→ **MATERIALS PROVIDED**

========

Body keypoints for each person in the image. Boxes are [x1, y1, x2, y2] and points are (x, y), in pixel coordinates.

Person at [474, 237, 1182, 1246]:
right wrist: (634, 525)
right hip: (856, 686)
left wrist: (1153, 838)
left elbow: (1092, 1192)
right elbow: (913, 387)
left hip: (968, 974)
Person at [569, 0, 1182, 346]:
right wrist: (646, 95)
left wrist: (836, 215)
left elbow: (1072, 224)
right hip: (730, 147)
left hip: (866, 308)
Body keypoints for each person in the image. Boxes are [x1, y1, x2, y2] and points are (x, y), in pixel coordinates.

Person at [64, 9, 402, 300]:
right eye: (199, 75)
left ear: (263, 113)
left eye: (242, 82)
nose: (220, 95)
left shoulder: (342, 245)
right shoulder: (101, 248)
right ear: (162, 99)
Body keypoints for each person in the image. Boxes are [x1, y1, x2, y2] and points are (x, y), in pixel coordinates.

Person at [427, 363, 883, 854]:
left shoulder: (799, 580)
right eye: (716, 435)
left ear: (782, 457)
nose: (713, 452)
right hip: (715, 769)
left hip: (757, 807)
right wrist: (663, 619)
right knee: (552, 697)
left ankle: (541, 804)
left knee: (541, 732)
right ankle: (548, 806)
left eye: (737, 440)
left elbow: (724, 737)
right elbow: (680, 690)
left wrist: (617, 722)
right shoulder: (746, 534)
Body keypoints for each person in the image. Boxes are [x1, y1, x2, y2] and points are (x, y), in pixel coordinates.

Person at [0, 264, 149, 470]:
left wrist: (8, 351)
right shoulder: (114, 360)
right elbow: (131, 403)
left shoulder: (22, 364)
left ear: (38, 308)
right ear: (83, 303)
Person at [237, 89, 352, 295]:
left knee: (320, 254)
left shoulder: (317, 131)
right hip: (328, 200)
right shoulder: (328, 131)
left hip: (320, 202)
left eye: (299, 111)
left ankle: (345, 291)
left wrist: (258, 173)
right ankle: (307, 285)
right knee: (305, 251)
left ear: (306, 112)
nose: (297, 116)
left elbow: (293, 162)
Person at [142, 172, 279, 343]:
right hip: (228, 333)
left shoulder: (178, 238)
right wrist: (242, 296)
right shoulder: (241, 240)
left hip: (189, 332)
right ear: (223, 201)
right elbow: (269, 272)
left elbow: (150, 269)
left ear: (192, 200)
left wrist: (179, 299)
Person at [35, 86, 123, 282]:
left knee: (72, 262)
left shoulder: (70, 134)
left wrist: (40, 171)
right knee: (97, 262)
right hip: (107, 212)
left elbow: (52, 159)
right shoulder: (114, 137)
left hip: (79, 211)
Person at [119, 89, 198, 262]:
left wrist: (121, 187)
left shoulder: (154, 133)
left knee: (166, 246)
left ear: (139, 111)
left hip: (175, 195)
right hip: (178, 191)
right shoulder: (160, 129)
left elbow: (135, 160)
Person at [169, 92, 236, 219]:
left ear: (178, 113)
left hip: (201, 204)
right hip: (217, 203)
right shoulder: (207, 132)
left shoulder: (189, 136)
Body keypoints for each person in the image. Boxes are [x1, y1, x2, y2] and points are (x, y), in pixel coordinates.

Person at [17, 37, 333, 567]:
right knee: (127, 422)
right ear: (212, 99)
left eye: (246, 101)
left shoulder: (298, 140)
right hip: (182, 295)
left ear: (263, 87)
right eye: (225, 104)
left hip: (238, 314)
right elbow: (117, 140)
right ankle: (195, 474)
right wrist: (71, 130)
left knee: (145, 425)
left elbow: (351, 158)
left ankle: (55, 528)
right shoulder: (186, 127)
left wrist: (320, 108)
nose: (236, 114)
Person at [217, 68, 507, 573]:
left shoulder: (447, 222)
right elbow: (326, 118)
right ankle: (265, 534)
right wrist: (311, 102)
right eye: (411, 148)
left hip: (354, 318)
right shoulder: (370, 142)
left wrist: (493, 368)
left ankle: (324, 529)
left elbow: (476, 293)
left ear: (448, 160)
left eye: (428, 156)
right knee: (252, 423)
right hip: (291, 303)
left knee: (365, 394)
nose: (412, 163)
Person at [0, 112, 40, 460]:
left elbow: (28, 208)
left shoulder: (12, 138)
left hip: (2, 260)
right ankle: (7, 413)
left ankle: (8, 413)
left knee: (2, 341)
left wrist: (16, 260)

========

→ **TASK**
When you write out the listing, keep every line exactly as it is above.

→ **RESPONSE BOX**
Body keypoints for each person in the image. Boxes are [x1, y1, x2, y2] and points are (x, y), in pixel coordinates.

Person at [474, 237, 1182, 1246]:
right wrist: (634, 525)
right hip: (856, 686)
left wrist: (1153, 838)
left elbow: (1092, 1192)
right elbow: (913, 387)
left hip: (968, 974)
Person at [569, 0, 1182, 346]:
right wrist: (646, 95)
left wrist: (836, 215)
left elbow: (1072, 224)
right hip: (730, 147)
left hip: (866, 308)
Body keypoints for each person in the image. Boxes are [x1, y1, x2, y2] and points are (x, y), in pixel coordinates.

Person at [64, 9, 402, 300]:
right eye: (199, 75)
left ear: (263, 113)
left eye: (242, 82)
nose: (220, 95)
left shoulder: (342, 245)
right shoulder: (101, 248)
right ear: (162, 99)
Body keypoints for each person in the image. Boxes are [x1, y1, x2, y2] and points are (x, y), in pixel coordinates.

Person at [427, 363, 883, 854]:
left shoulder: (799, 580)
right eye: (716, 435)
left ear: (782, 457)
nose: (713, 452)
right hip: (715, 769)
left hip: (757, 807)
right wrist: (663, 619)
right knee: (552, 697)
left ankle: (541, 804)
left knee: (541, 732)
right ankle: (548, 806)
left eye: (737, 440)
left elbow: (724, 737)
right elbow: (680, 690)
left wrist: (617, 722)
right shoulder: (746, 534)
Body keypoints for each person in the image. Boxes are [x1, y1, x2, y2] and points are (x, y), in pixel coordinates.

Person at [0, 264, 149, 470]:
left wrist: (8, 351)
right shoulder: (114, 360)
right elbow: (131, 403)
left shoulder: (22, 364)
left ear: (38, 308)
right ear: (83, 303)
Person at [237, 89, 352, 295]:
left knee: (320, 254)
left shoulder: (317, 131)
right hip: (328, 200)
right shoulder: (328, 131)
left hip: (320, 202)
left eye: (299, 111)
left ankle: (345, 291)
left wrist: (258, 173)
right ankle: (307, 285)
right knee: (305, 251)
left ear: (306, 112)
nose: (297, 116)
left elbow: (293, 162)
Person at [142, 172, 279, 343]:
right hip: (228, 333)
left shoulder: (178, 238)
right wrist: (242, 296)
right shoulder: (241, 240)
left hip: (189, 332)
right ear: (223, 201)
right elbow: (269, 272)
left elbow: (150, 269)
left ear: (192, 200)
left wrist: (179, 299)
Person at [35, 86, 123, 282]:
left knee: (72, 262)
left shoulder: (70, 134)
left wrist: (40, 171)
right knee: (97, 262)
right hip: (107, 212)
left elbow: (52, 159)
right shoulder: (114, 137)
left hip: (79, 211)
Person at [119, 89, 198, 262]:
left wrist: (121, 187)
left shoulder: (154, 133)
left knee: (166, 246)
left ear: (139, 111)
left hip: (175, 195)
right hip: (178, 191)
right shoulder: (160, 129)
left elbow: (135, 160)
Person at [169, 92, 236, 219]:
left ear: (178, 113)
left hip: (201, 204)
right hip: (217, 203)
right shoulder: (207, 132)
left shoulder: (189, 136)
Body keypoints for each person in the image. Boxes are [x1, y1, x2, y2] and points are (x, y), in pixel coordinates.

Person at [17, 37, 333, 567]:
right knee: (127, 422)
right ear: (212, 99)
left eye: (246, 101)
left shoulder: (298, 140)
right hip: (182, 295)
left ear: (263, 87)
right eye: (225, 104)
left hip: (238, 314)
right elbow: (117, 140)
right ankle: (195, 474)
right wrist: (71, 130)
left knee: (145, 425)
left elbow: (351, 158)
left ankle: (55, 528)
right shoulder: (186, 127)
left wrist: (320, 108)
nose: (236, 114)
Person at [217, 68, 507, 573]:
left shoulder: (447, 222)
right elbow: (326, 118)
right ankle: (265, 534)
right wrist: (311, 102)
right eye: (411, 148)
left hip: (354, 318)
right shoulder: (370, 142)
left wrist: (493, 368)
left ankle: (324, 529)
left elbow: (476, 293)
left ear: (448, 160)
left eye: (428, 156)
right knee: (252, 423)
right hip: (291, 303)
left knee: (365, 394)
nose: (412, 163)
Person at [0, 112, 40, 460]:
left elbow: (28, 208)
left shoulder: (12, 138)
left hip: (2, 260)
right ankle: (7, 413)
left ankle: (8, 413)
left knee: (2, 341)
left wrist: (16, 260)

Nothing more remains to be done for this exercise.